684 N.E.2d at 1132 (emphasis added) (citing Evans v. State , 571 N.E.2d 1231, 1235 (Ind. 1991) ; McIntosh v. State , 638 N.E.2d 1269, 1275 (Ind. Ct. App. 1994) ; Dixon v. State , 425 N.E.2d 673, 678 (Ind. Ct. App. 1981) ).
[24] Here, the trial court's preliminary and final instructions expressly reiterated the language of Count II of the indictment, which made no reference to serious permanent disfigurement and only charged him with causing protracted loss or impairment of the function of a bodily member or organ. Trial Tr. Vol. I p. 25; PCR App. Vol. II pp. 21, 22. Thus, pursuant to Potter , Curtis was not prejudiced. Potter , 684 N.E.2d at 1132.
[25] Furthermore, the State made no argument that the jury could find Curtis guilty based on causing serious permanent disfigurement; instead, the State argued that the jury should find Curtis guilty of aggravated battery for causing protracted loss or impairment of the function of a bodily member or organ. Specifically, during its closing argument, the State argued: "Count II, ‘The defendant did knowingly or intentionally inflict injury on Cameron Jimerson which caused protracted loss or impairment of the function of a bodily member or organ.’ "Cameron will never walk again because he was shot in the back. " Trial Tr. Vol. III p. 657 (emphasis added).
[26] More importantly, there was no evidence that would suggest that Curtis caused serious permanent disfigurement. Jimerson testified regarding his paralysis, not any disfigurement caused by his injuries. Trial Tr. Vol. II pp. 428-30, 432-33. The State made no reference to any disfigurement caused by Curtis shooting Jimerson. In contrast, the State presented ample evidence that Curtis caused protracted loss or impairment of the function of a bodily member because Jimerson was paralyzed from the waist down. Id. Thus, Curtis was not prejudiced by the erroneous instruction as there was "no evidence in the record to support the uncharged portions of the crime." Potter , 684 N.E.2d at 1132.
[27] As in Potter , we cannot say that Curtis was prejudiced simply because the instruction was "given in the language of the statute, which is broader than the crime as charged." Id. ; see also Emerson v. State , 695 N.E.2d 912, 916 (Ind. 1998) (holding that even though the jury instruction on battery exceeded the scope of the crime as charged, defendant was not entitled to post-conviction relief because the State also presented evidence sufficient to prove that the defendant committed battery as charged). Even if Curtis's trial counsel's performance was deficient for failing to object to Final Instruction 4, Curtis was not prejudiced thereby. Accordingly, the PC Court properly rejected Curtis's claim that his trial counsel was ineffective for failing to object to Final Instruction 3.

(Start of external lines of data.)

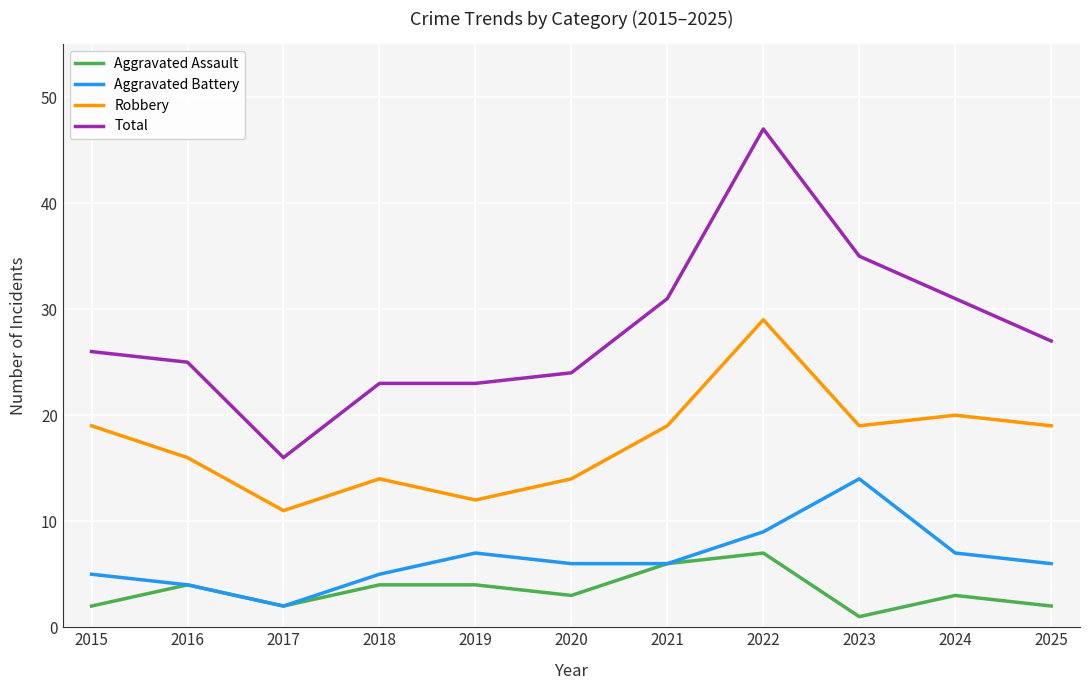

Is the value of Aggravated Assault at 2016 greater than the value of Total at 2021?

No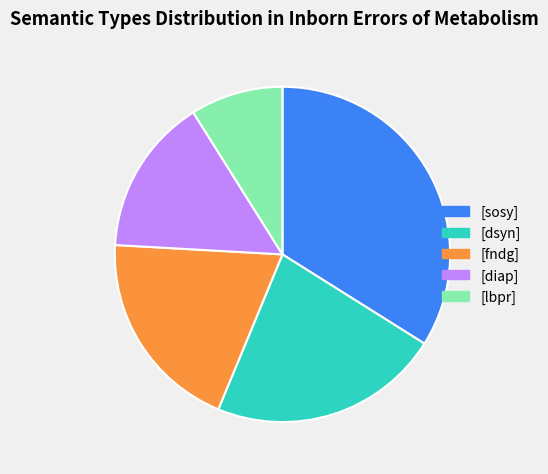

True or false: [dsyn] accounts for 22% of the total.

True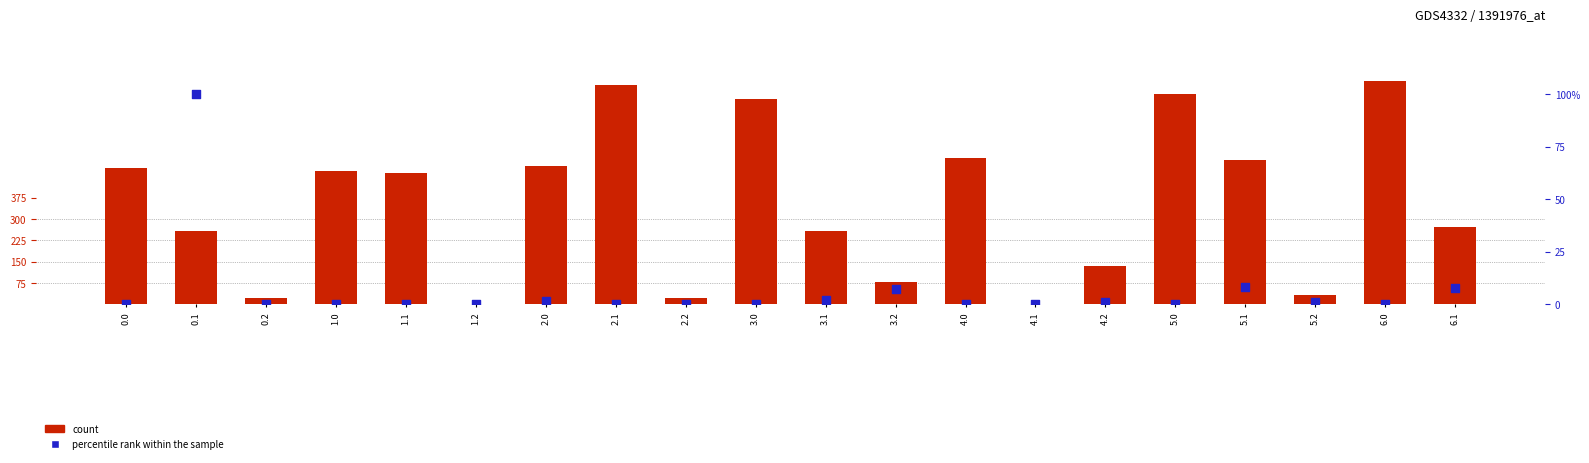

Which series has the largest Y range (max minus min)?

count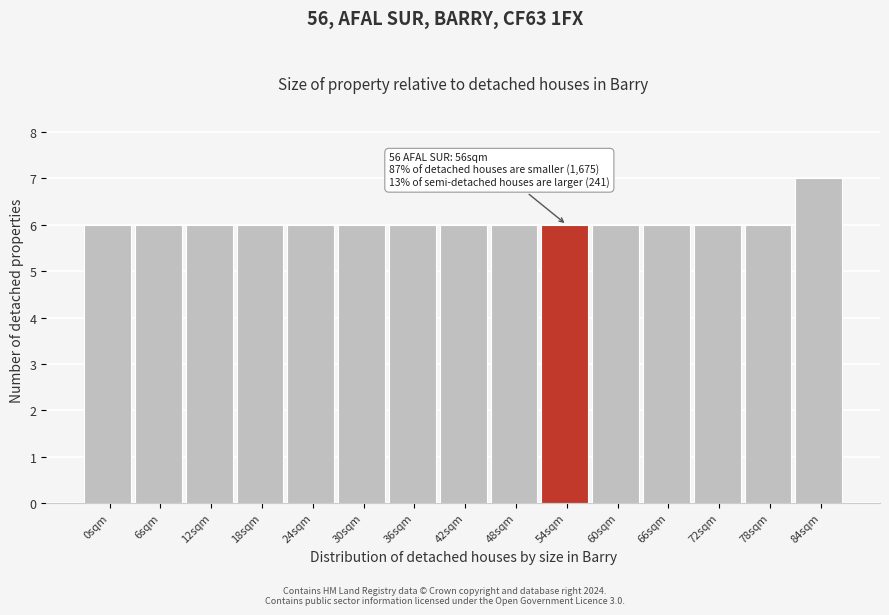

Reading left to right, extract all data points from this chart.

6	6	6	6	6	6	6	6	6	6	6	6	6	6	7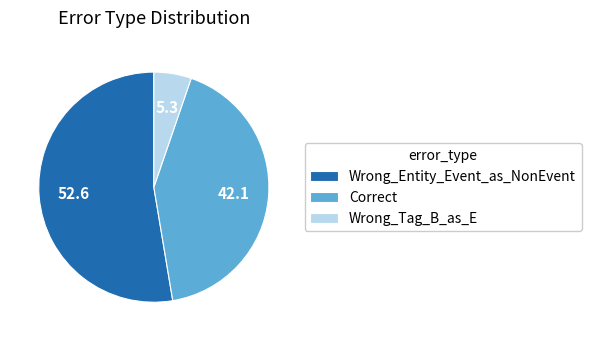

Is there a majority slice in this chart?

Yes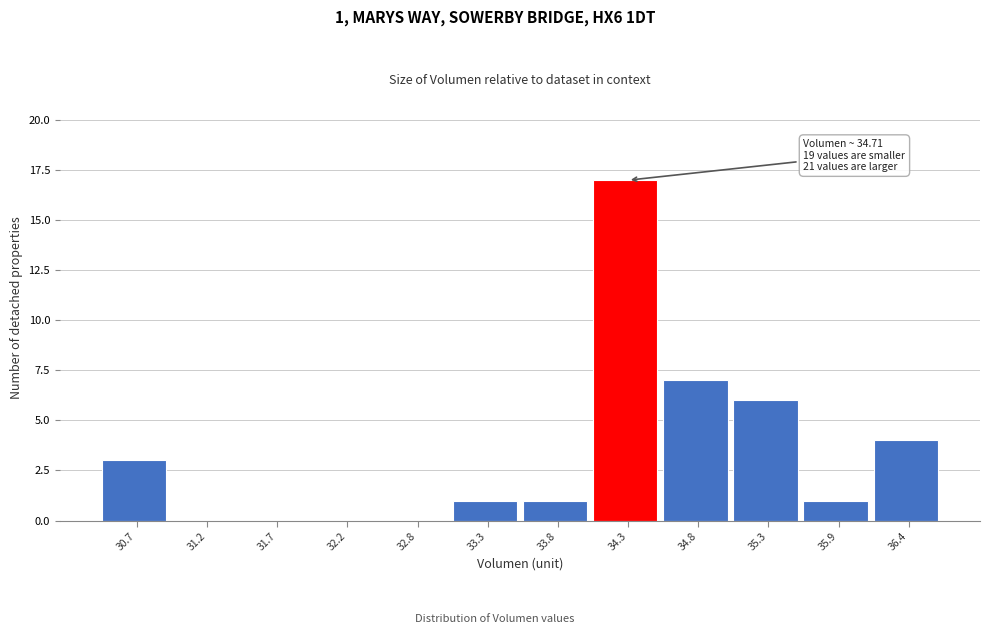

Reading right to left, list all the values displayed in this chart.

36.4=4	35.9=1	35.3=6	34.8=7	34.3=17	33.8=1	33.3=1	32.8=0	32.2=0	31.7=0	31.2=0	30.7=3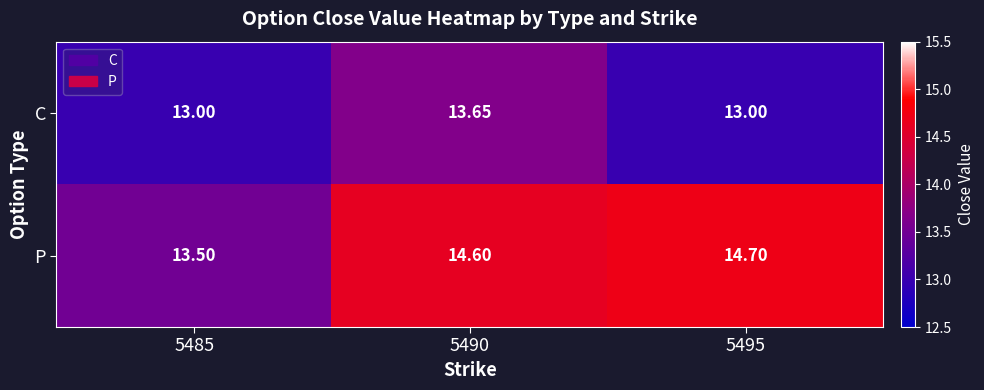

At which category is the sum across all series the highest?

5490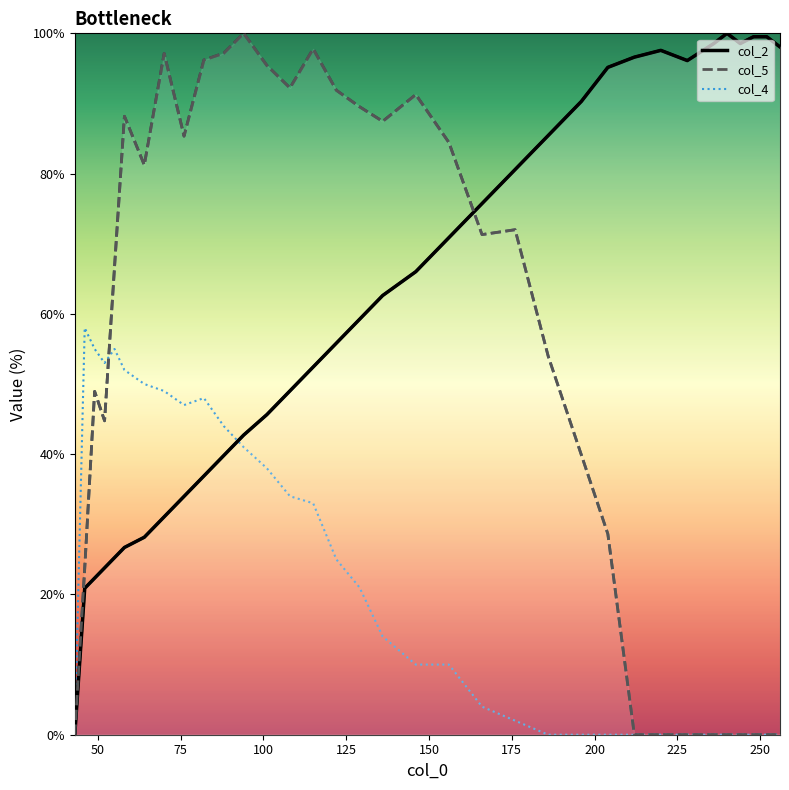

What is the value of the col_5 line point at the 25th from the left?

28.6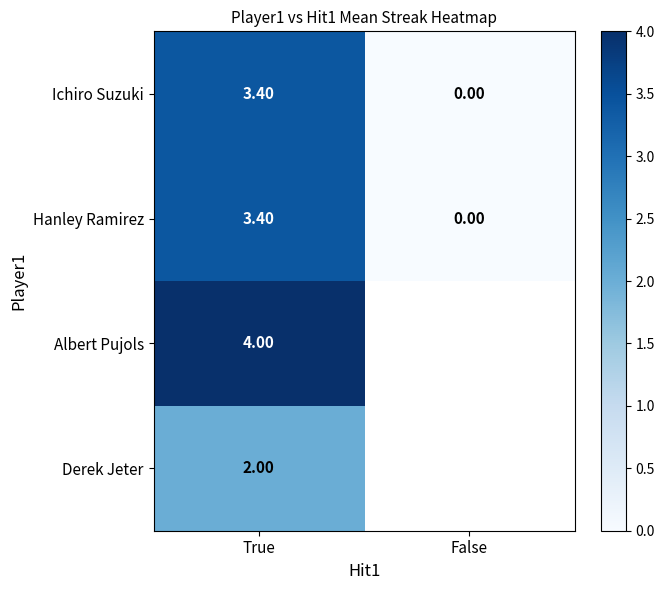

What is the average value of the Hanley Ramirez series?

1.7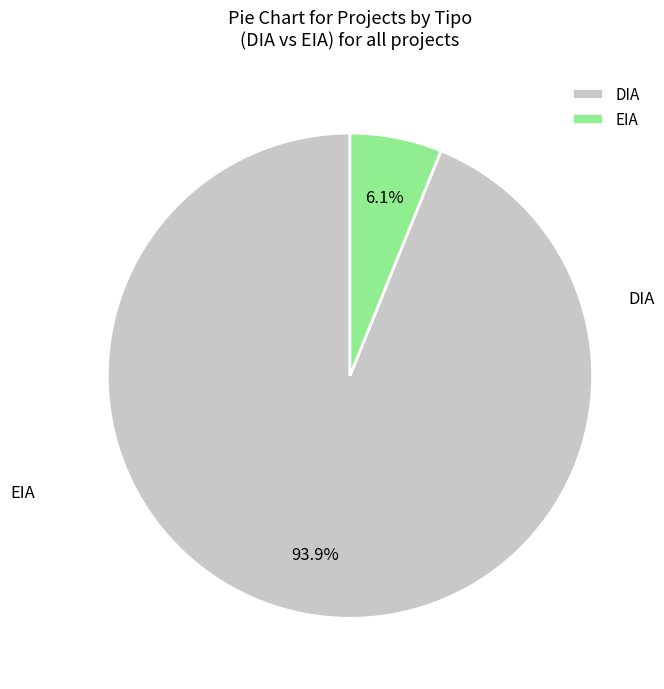

To the nearest percent, what is the combined percentage of DIA and EIA?

100%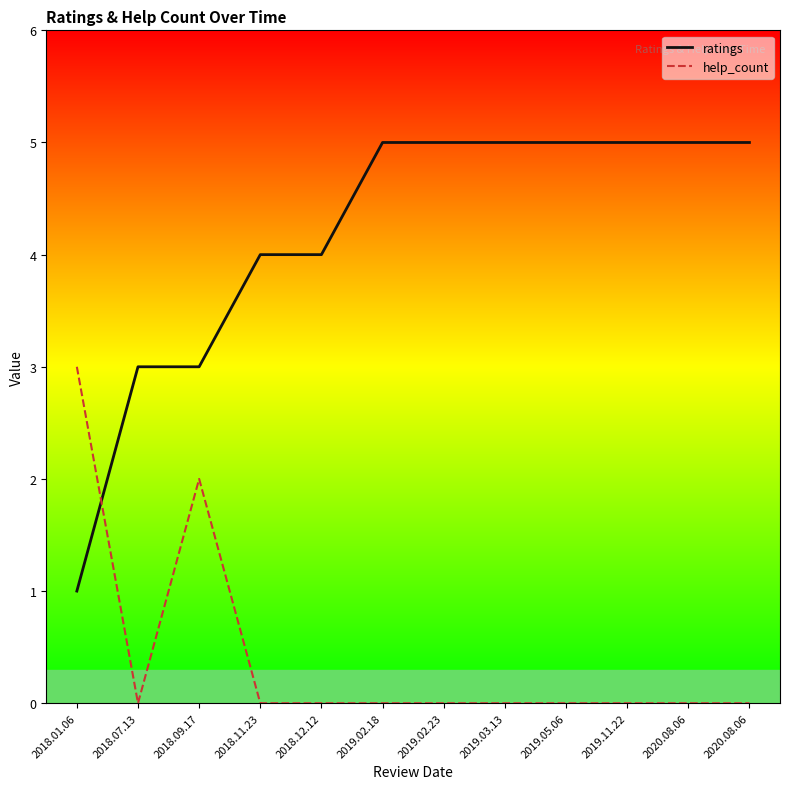

Which label corresponds to the largest value in the chart?

2019.02.18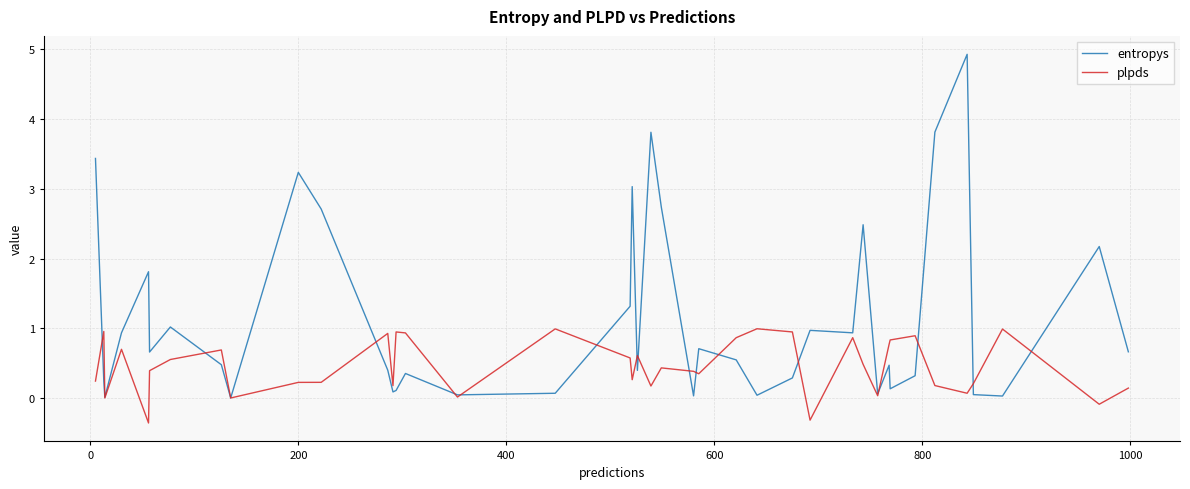

What is the maximum value for plpds?

1.0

Curtis cites Salary v. State , 523 N.E.2d 764, 767 (Ind. Ct. App. 1988), for the proposition that a defendant is deprived of due process if he is convicted of a statutory offense that has one or more additional element or elements which differ from those of the alleged statutory offense. In Salary , the defendant was convicted based on elements that were not included in the charging information. Id. In contrast, here, the indictment clearly alleged that Curtis caused protracted loss or impairment of the function of a bodily member or organ. Salary is therefore inapplicable.
Conclusion
[28] The PC Court did not clearly err in rejecting Curtis's post-conviction claims that his trial counsel was ineffective. We therefore affirm the judgment of the PC Court.
[29] Affirmed.
Bradford, C.J., and Crone, J., concur.